- _Consignes_:
1 - Dans le passage cité sur le parcours de Mohsen, quel pays celui-ci cherche-t-il à atteindre ?
2 - Rédigez la suite du passage cité sur le parcours de Mohsen, en reprenant après sa dernière phrase.

- _Passage cité_:
- - - - - - -

Mohsen* est né et a grandi à Téhéran. À la fois étudiant à l’université et professeur d’anglais, il a commencé à penser à quitter l’Iran il y a un an. Mais ce n’est qu’en janvier dernier, après avoir récolté la somme d’argent suffisante, que le jeune homme de 25 ans a pris la route, seul. Son objectif ? Atteindre le Royaume-Uni. Aujourd’hui, Mohsen patiente à Calais, en attendant de traverser la Manche. Pour InfoMigrants, il revient avec amertume sur les quelques jours passés à la frontière entre la Pologne et la Biélorussie.

- - - - - - -

- _Données fournies_:
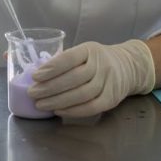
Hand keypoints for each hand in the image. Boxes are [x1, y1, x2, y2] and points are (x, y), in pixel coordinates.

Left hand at [28, 40, 155, 117]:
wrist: (128, 67)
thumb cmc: (97, 60)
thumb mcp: (84, 52)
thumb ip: (64, 61)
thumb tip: (32, 71)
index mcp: (90, 49)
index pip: (69, 58)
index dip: (51, 68)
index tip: (35, 76)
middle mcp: (101, 64)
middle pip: (74, 78)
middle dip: (50, 87)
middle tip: (32, 93)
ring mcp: (108, 82)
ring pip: (81, 94)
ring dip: (58, 101)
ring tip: (41, 104)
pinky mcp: (112, 98)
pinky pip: (91, 107)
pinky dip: (73, 111)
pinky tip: (58, 110)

- - - - - - -

- _Réponses_:
1 - Le Royaume-Uni.

2 -
"Après des jours de trajet en camionnette depuis la Turquie, quand nous nous sommes enfin arrêtés, nous étions dans la forêt, en Biélorussie. Avec les quelques personnes qui étaient à l’intérieur du véhicule avec moi, nous sommes partis à pied. Au bout de quelques heures de marche, on est tombé sur les garde-frontières biélorusses. Ils savaient que nous voulions traverser la frontière pour aller en Pologne, mais ils ne nous ont rien dit. Ils nous ont laissé faire. La seule chose qu’ils nous ont proposée, c’est de partir pour Minsk, pour prendre un avion et rentrer chez nous.
Farhad, un Irakien passé lui aussi par cette zone avait raconté à InfoMigrants que les garde-frontières biélorusses n’envisageaient que deux options pour les exilés : "Soit on passe en Pologne, soit on rentre dans notre pays". D'après lui, ceux qui souhaitent continuer leur chemin vers l’exil sont rassemblés et amenés à "un endroit qui est un point faible des Polonais". Ensuite, "[les Biélorusses] coupent la clôture pour faire passer les exilés".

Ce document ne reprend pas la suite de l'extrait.